The FAA TAWS mandate stipulates the following regarding two classes of TAWS equipment: all Part 121 and 135 operations with aircraft configured for 10 or more passenger seats must carry class-A systems. Class-A equipment includes expanded terrain warning system functions with a visual display and other safety features. Part 91 aircraft with six or more passenger seats and Part 135 aircraft with six to nine passenger seats must have at least a class-B system. Class B is defined as equipment with the basic functions available in terrain awareness equipment and does not require a display.
Today there are a wide range of choices for TAWS gear. Besides Honeywell, which by far has sold the lion’s share of systems to the airlines and business aircraft operators, manufacturers of TAWS equipment include ACSS, Universal Avionics, Sandel Avionics, L-3 Avionics Systems, Garmin and Chelton.
AIN recently polled readers about their experiences with TAWS since the mandate went into effect. Pilots reported that the systems appear to be performing their intended job, although none related a story about the TAWS actually stepping in to prevent a possible accident in the making. One pilot, who flies with a Universal class-A TAWS, said the system has provided valuable situational-awareness information on frequent trips he’s made to Colorado.
According to Greg Francois, Honeywell director of surveillance products, the company has sold 37,000 EGPWS units since late 1996, which have flown somewhere north of 500 million flight hours and 250 million flight segments. As far as the world’s business aircraft fleet is concerned, Francois estimated that some 7,500 to 8,000 carry EGPWS. Most of these systems were sold and installed before the TAWS mandate, when there was a big rush among operators to equip.

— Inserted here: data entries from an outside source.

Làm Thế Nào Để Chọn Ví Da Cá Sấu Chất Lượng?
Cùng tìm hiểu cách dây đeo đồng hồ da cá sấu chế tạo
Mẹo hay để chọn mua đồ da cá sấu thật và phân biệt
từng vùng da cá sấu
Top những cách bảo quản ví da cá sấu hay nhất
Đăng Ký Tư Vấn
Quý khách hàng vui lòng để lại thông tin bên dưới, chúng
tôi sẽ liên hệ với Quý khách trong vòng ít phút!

“Sales have definitely tailed off,” Francois said of the period between last March 29, the date of the FAA’s TAWS mandate, and today. A portion of revenue is still coming from the retrofit side of the business, Francois said, “but clearly it’s not the big push we had right before the mandate.” Last year was the highest in terms of revenue from EGPWS sales, with brisk sales continuing through this year’s first quarter as smaller business jet operators waited until the final weeks and days before the mandate, he said.
Francois added that nuisance alerts are much less frequent now than they were in the early days of EGPWS. Honeywell has released 40 database updates to correct errors in the EGPWS database and continues to hone the information all the time.
He said he and his engineering team have their fingers crossed that another space shuttle mapping mission will be flown at some point to fill in gaps in the data in remote parts of the world. While many people just assume that world terrain data is complete, Francois said there are areas where the data is far from perfect. It’s those areas that should truly worry TAWS designers, he said, because even though the technology has a perfect safety record thus far, that record can be shattered in an instant.